Ubuntu's Mir May Be Ready For FreeSync / Adaptive-Sync

Written by Michael Larabel in Ubuntu on 29 August 2016 at 10:51 AM EDT. 23 Comments
UBUNTU
The Mir display server may already be ready for working with AMD's FreeSync or VESA's Adaptive-Sync, once all of the other pieces to the Linux graphics stack are ready.

If the comments from this Mir commit are understood and correct, it looks like Mir may be ready for supporting FreeSync/Adaptive-Sync.

While NVIDIA's proprietary driver supports their alternative G-SYNC technology on Linux, AMD FreeSync (or the similar VESA Adaptive-Sync standard) has yet to be supported by the AMD Linux stack. We won't be seeing any AMD FreeSync support until their DAL display stack lands. DAL still might come for Linux 4.9 but there hasn't been any commitment yet by AMD developers otherwise not until Linux 4.10+, and then after that point FreeSync can ultimately come to the open-source AMD driver. At least with the AMDGPU-PRO driver relying upon its own DKMS module, DAL with FreeSync can land there earlier.
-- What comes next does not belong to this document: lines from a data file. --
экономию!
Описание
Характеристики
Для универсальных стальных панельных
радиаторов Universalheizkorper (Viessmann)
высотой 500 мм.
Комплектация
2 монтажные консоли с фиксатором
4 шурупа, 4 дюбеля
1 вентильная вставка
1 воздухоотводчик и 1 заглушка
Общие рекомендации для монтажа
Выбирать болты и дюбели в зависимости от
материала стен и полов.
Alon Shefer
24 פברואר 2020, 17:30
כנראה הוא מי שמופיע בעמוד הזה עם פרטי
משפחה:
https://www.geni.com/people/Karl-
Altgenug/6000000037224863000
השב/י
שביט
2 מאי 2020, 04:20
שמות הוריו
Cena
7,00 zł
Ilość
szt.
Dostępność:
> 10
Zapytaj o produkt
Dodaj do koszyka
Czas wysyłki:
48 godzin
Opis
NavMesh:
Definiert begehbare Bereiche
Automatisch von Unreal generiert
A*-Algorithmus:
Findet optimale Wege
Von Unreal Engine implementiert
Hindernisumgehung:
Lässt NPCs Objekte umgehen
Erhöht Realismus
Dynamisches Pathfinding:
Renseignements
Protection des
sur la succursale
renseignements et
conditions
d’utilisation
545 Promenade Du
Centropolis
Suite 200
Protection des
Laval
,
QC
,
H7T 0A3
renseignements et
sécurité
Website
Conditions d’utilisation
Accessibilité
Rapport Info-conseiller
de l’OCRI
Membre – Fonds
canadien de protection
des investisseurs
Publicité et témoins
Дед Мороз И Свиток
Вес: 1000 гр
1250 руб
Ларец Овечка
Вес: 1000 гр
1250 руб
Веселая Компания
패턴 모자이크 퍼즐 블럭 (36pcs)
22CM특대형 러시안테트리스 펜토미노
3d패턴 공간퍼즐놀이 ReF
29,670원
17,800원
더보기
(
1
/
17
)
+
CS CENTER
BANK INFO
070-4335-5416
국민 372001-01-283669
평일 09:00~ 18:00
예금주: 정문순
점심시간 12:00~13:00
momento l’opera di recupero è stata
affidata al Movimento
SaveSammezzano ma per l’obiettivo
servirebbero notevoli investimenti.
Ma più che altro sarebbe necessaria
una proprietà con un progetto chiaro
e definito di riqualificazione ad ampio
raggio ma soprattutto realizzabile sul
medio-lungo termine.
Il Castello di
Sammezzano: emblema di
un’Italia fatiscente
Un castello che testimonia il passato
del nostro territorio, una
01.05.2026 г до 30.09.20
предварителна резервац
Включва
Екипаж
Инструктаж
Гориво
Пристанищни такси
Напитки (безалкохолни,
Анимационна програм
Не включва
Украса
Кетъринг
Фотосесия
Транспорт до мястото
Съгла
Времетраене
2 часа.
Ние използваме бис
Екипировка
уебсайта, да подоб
Once the driver-level work is in place, it will be interesting to see how well FreeSync/Adaptive-Sync works on Linux and what other changes might be necessary for Mir/Wayland/X.Org. They do already have the xf86-video-amdgpu DDX change that's also needed. I do have the ASUS MG28UQ 4K monitor with Adaptive-Sync support that I've been waiting to play with under Linux.